Ici, je suis dans un gouffre, une prison, où seule domine la faible lueur d'une éventuelle sortie. On appelle cela l'Espoir, avec un "E" majuscule. L'Espoir de voir à nouveau un souffle de vie, de sortir de cette putin de vie léthargique où chaque acte est blasphème et hypocrisie. Parlons en de la "crise". Elle monte crescendo depuis des années, sans jamais atteindre son pic... Elle ne redescend jamais, tant que je suis ici, jamais d'accalmie, chaque minute est un ode à la solitude et à une affection feinte pour mes co-détenus, mes gardiens.

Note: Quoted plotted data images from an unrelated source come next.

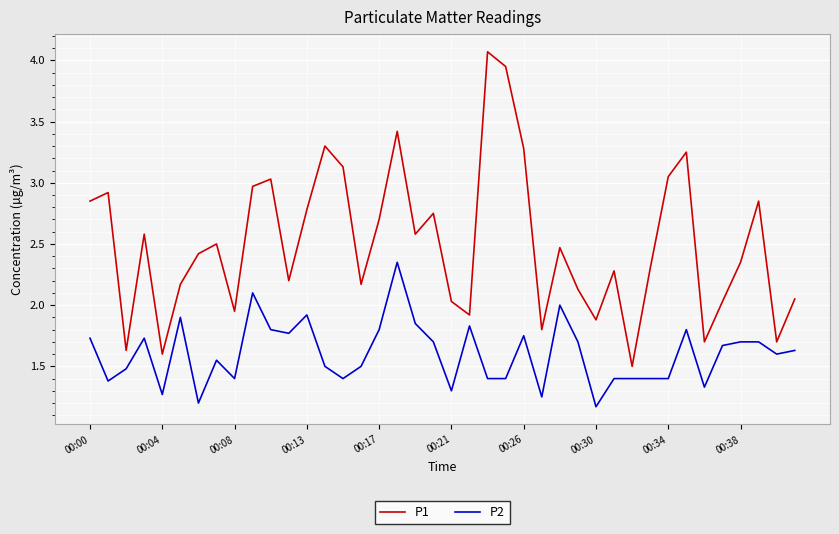

What is the highest value of the P1 series?

4.1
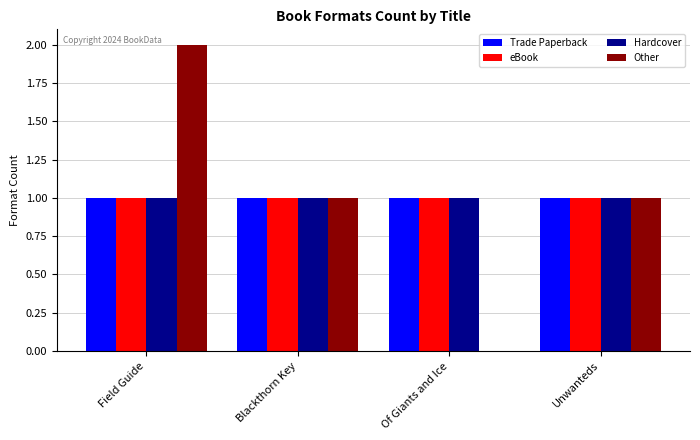

Which category has the highest value in the Other series?

Field Guide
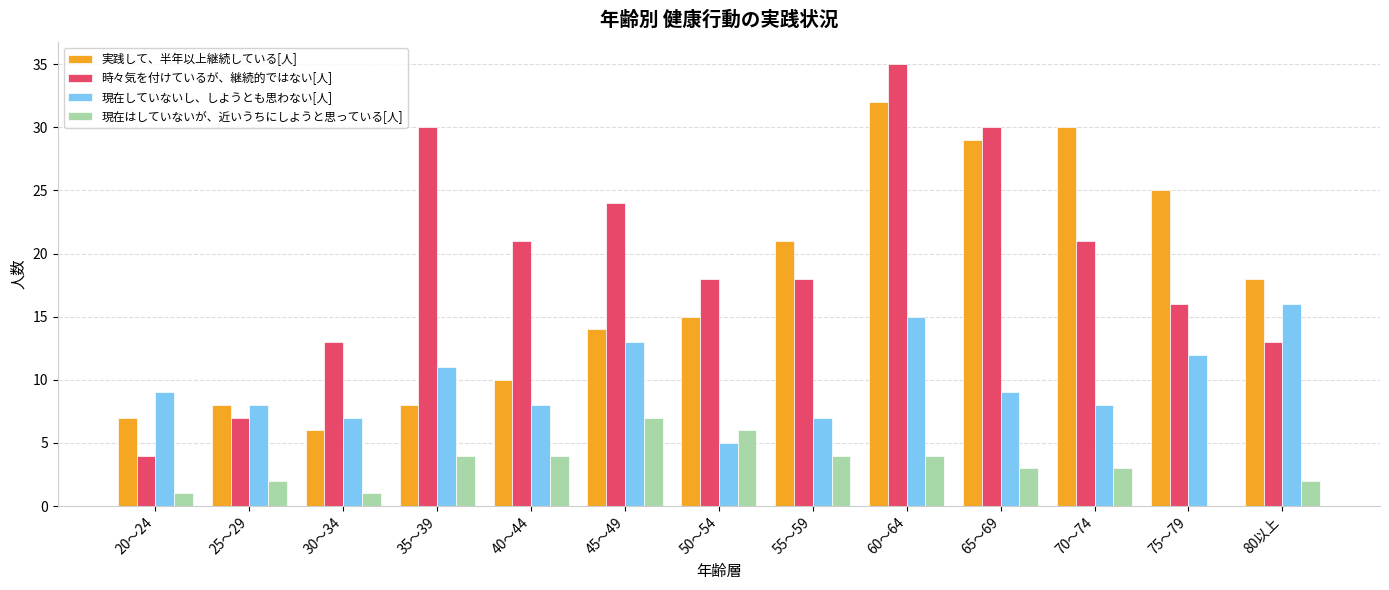

What is the sum of the 現在はしていないが、近いうちにしようと思っている[人] values at 50～54 and 60～64?

10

Il ne tient qu'a un fil que tout soit envoyé en l'air, à chaque seconde tout peut basculer. L'Evasion sera spectaculaire et sans lendemain. Une fois libre, je vivrais pour de bon, définitivement.
Une fois libre, ces instants lumineux, ces faibles échappatoires qui m'ont été offerts jusqu'à présents feront ma vie de tous les jours. Mes courtes permissions se transformeront en Eternité.
La liberté a toujours fait réver les hommes. Ils l'espèrent, la désirent, la cherchent, et parfois, la trouvent.
Je l'ai espérée, je l'ai désirée, je l'ai cherchée, j'ai trouvé l'Issue de Secours.
Dans un an, je pourrais l'emprunter, enfin.
Pour faire de ces instants merveilleux, tels que j'en ai connus ce week end, une Eternité.
Une vie avec toi...
Parfois, le cours de notre vie ne tient qu'a une rencontre, qui nous apporte tellement, et nous fait savourer n'importe quel instant de Liberté à pleins poumons.
Des yeux neufs, de l'oxygène et un coeur qui bat.